I never met the man, but living in DC, I've heard a lot about Mitch Snyder, an activist for the homeless who died a few years ago. I remember being told about a meeting where a volunteer stood up and quit, saying in effect, the same thing - those people aren't grateful. Mitch asked him who he was going down to the shelter to serve - the homeless, or himself? Because if it was all about making him feel better about himself, they didn't want him anyway. But I'm afraid that's were people come from in this.

[identity profile] firestrike.livejournal.com 2005-10-14 04:25 pm (UTC)(link)
Though, as the universe is fond of pointing out, what you need isn't necessarily what you want.

[identity profile] bard-mercutio.livejournal.com 2005-10-14 04:43 pm (UTC)(link)
Dunno. Katrina made me more distrustful of government than ever. I was particularly struck by the story I read written by a journalist stuck in New Orleans. Along with other survivors, they evacuated downtown at gunpoint, then were told to go across a bridge to get out of the endangered area, where they were turned back at gunpoint by the National Guard and left squatting in the mud in the middle of the whole situation. Whereas, people who held tight in the French quarter were fine. God only know what's true, but I find it hard to blame those who didn't evacuate given what happened to those who tried to. I'd like to see a class action suit against the government here.
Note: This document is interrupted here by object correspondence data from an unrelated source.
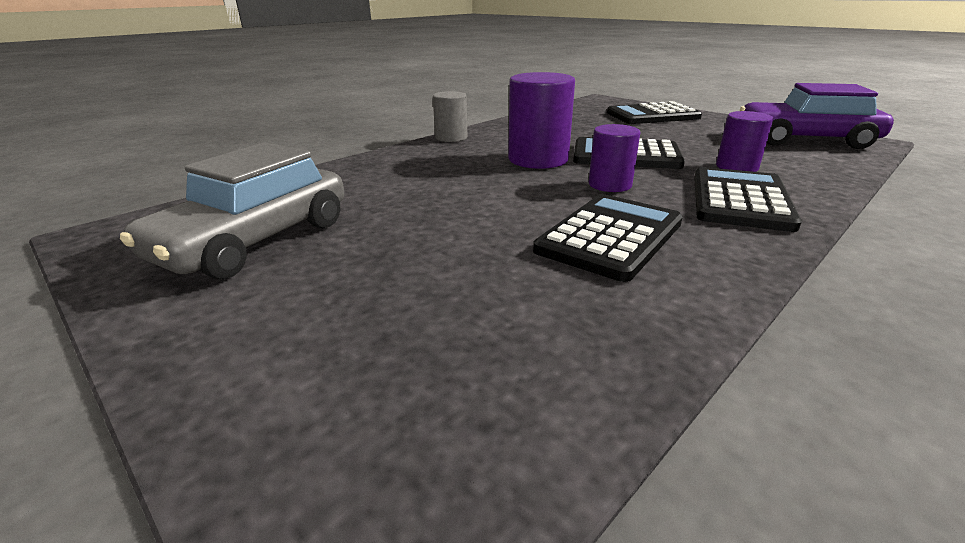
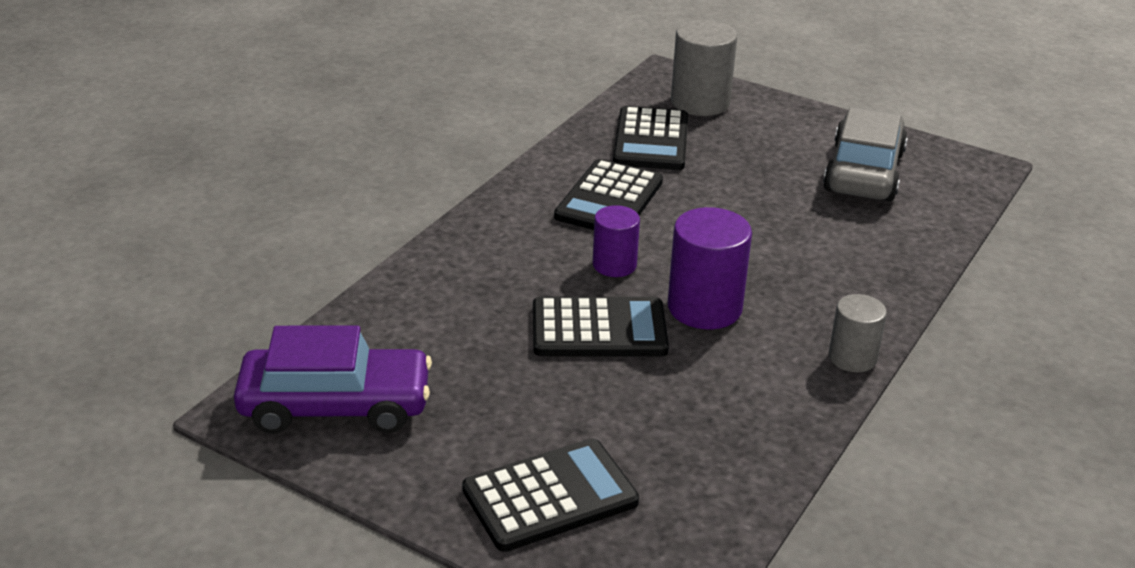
camera: 165 degrees right, 5 degrees up
black calculator [694,167,802,232] -> black calculator moved to [613,106,688,170]
purple cylinder [716,111,773,172] -> none
none -> grey cylinder [671,20,737,116]

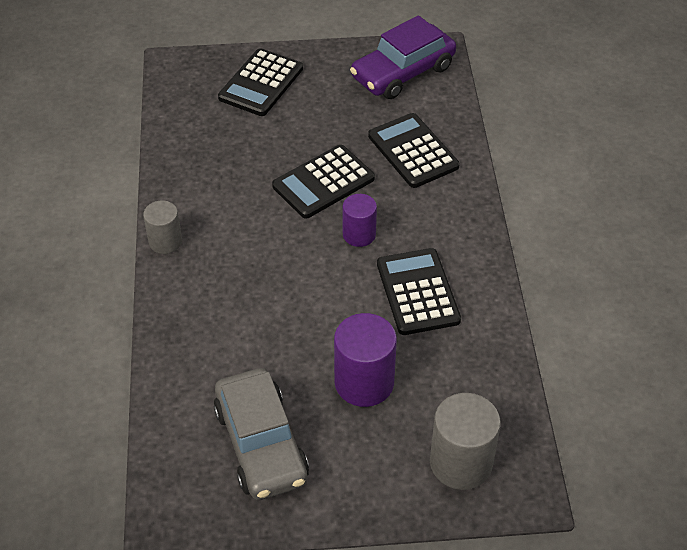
camera: 145 degrees right, 15 degrees up
black calculator [613,106,688,170] -> black calculator moved to [368,113,460,188]
purple cylinder [668,207,752,329] -> purple cylinder moved to [334,313,397,407]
[identity profile] lasa.livejournal.com 2005-10-14 05:30 pm (UTC)(link)
I read an article in the newspaper a few days ago that hits on this, too. It said that it's much easier to get donations and charity for people who seem to be innocent victims. The example that they used was that much more money is donated to breast cancer research than lung cancer research, even though more people die from lung cancer. The difference is that 85% of lung cancer victims are smokers - so in effect, they brought it on themselves. People are much less likely to help when it seems it's a clear cause and effect.

Now when we see the destruction wrought by Katrina, I think there's a few things that go on. First, there's an immediate desire to help. Like Camwyn said, you feel impotent, and that's frustrating - so you give money, you do what you can. But the pictures, the stories, they don't stop. They're damn bothersome, in fact, and start chipping at your conscience. Did I do enough? Can I help more? But that slams up against paying bills and wanting to go on vacation and getting a new pair of shoes for yourself, and so justification sets in. And the best way to justify not doing more is to make the tragedy the victim's fault. That way, it was their responsibility. They should have gotten out. They shouldn't have lived in a flood plain... whatever.
It makes it easier to keep living your life the way you live it.
ext_14419: the mouse that wants Arthur's brain (Default)

[identity profile] derien.livejournal.com 2005-10-16 06:11 pm (UTC)(link)
You see, that's why I like you. You're an optimist. You still hope.